>>>>

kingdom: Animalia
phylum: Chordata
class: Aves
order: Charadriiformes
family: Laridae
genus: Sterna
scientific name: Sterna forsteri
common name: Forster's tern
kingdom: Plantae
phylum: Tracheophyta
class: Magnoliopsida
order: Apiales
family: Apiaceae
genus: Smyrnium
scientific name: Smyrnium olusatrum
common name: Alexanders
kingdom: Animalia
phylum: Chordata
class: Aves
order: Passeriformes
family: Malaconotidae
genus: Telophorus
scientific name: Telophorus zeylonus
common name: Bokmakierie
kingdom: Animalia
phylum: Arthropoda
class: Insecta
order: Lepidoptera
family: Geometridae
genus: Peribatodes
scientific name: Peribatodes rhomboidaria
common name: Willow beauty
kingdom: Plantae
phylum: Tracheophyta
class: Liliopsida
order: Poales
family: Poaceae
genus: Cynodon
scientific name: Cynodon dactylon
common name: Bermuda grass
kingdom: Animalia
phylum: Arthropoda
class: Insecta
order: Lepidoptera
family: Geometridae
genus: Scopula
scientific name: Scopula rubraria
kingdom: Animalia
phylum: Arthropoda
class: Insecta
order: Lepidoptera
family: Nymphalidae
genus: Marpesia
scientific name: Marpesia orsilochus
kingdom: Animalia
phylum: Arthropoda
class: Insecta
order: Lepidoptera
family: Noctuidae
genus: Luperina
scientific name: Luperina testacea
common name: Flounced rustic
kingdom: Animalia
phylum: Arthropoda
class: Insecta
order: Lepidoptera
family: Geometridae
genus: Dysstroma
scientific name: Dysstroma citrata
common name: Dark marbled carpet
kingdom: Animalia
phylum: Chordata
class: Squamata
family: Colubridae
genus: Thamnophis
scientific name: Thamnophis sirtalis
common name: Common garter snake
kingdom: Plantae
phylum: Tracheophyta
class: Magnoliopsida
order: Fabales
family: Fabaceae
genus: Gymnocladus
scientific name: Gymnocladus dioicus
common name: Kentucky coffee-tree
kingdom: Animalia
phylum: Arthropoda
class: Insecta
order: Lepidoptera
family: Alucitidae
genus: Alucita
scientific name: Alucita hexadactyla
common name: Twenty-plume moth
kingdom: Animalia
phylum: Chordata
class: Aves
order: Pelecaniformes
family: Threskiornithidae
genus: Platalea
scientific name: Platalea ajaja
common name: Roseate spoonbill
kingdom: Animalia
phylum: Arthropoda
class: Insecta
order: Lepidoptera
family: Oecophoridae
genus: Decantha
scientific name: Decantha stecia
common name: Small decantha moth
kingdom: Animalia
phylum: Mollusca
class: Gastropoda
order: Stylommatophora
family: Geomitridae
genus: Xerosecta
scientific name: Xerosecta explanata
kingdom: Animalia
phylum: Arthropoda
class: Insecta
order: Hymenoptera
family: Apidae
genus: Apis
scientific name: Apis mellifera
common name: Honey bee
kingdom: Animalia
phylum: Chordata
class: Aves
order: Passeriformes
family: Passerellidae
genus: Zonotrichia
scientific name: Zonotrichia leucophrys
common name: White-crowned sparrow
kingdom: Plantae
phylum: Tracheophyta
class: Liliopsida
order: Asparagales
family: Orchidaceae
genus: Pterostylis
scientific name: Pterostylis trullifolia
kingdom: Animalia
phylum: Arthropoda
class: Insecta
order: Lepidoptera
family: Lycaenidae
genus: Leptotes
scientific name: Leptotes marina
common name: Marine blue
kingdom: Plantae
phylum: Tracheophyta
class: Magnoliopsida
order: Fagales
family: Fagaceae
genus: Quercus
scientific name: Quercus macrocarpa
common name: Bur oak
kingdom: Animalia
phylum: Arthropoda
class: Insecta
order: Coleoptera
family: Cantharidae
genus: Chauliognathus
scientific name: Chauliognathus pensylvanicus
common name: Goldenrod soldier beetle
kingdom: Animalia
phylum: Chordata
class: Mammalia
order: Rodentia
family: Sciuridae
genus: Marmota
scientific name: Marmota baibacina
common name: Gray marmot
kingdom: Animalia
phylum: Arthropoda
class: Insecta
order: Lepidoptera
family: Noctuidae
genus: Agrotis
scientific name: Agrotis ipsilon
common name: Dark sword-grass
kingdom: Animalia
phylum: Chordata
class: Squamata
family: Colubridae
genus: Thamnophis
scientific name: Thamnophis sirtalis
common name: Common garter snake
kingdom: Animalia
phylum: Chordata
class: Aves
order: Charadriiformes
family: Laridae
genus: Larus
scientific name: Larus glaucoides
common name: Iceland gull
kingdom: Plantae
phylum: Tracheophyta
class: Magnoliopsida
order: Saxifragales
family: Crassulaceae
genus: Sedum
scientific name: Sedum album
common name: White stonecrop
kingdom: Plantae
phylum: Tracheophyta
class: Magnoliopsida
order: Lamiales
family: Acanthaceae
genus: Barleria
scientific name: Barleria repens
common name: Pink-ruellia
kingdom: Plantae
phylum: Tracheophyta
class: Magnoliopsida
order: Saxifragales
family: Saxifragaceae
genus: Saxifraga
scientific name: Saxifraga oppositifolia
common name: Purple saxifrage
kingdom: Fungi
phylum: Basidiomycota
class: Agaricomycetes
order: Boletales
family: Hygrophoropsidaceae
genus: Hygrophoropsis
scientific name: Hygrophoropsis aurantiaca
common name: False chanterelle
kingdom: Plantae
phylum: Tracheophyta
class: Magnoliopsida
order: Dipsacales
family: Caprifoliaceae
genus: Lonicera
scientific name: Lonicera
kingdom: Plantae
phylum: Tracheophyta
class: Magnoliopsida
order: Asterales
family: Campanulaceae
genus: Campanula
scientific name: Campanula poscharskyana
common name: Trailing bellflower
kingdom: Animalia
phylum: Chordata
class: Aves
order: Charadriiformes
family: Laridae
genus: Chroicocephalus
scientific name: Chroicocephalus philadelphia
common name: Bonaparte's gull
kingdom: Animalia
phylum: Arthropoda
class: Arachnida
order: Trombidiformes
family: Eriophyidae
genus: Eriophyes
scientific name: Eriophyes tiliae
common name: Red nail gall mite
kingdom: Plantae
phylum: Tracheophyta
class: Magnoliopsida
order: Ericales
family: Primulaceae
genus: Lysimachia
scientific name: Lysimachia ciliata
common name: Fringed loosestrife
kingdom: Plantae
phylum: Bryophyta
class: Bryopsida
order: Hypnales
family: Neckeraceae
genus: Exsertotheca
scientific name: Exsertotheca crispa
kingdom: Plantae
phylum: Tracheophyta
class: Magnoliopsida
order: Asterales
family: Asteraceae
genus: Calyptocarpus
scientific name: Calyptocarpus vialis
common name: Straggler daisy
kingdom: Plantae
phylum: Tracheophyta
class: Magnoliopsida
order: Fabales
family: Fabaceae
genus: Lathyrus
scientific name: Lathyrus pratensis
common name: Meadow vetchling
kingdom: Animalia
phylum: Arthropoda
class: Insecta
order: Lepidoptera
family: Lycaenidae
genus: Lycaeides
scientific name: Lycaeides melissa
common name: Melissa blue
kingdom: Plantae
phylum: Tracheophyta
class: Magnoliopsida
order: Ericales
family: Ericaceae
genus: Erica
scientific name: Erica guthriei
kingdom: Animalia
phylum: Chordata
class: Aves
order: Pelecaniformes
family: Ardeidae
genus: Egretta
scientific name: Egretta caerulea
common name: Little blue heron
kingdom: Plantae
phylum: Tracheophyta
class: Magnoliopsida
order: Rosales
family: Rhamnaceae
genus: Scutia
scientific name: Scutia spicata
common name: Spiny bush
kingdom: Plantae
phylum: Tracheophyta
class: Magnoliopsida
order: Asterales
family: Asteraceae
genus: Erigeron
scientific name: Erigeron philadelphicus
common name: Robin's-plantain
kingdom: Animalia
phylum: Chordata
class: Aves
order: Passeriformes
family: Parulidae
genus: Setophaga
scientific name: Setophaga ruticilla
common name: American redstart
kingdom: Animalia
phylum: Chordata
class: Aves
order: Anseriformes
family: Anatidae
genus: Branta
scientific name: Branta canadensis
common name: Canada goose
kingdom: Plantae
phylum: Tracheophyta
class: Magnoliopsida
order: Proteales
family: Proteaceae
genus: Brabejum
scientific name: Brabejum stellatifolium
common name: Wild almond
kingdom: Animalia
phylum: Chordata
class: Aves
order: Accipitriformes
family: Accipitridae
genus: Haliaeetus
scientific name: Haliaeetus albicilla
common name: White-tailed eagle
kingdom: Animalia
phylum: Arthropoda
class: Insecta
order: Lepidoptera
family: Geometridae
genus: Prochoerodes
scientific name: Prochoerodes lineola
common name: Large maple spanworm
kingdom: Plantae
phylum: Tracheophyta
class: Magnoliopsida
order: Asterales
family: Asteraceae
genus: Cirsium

<<<<

STATED GOAL: Copy everything from the line containing "scientific name: Brabejum stellatifolium" down to the end of the records above, keeping every line unchanged.

FULL ANSWER:
scientific name: Brabejum stellatifolium
common name: Wild almond
kingdom: Animalia
phylum: Chordata
class: Aves
order: Accipitriformes
family: Accipitridae
genus: Haliaeetus
scientific name: Haliaeetus albicilla
common name: White-tailed eagle
kingdom: Animalia
phylum: Arthropoda
class: Insecta
order: Lepidoptera
family: Geometridae
genus: Prochoerodes
scientific name: Prochoerodes lineola
common name: Large maple spanworm
kingdom: Plantae
phylum: Tracheophyta
class: Magnoliopsida
order: Asterales
family: Asteraceae
genus: Cirsium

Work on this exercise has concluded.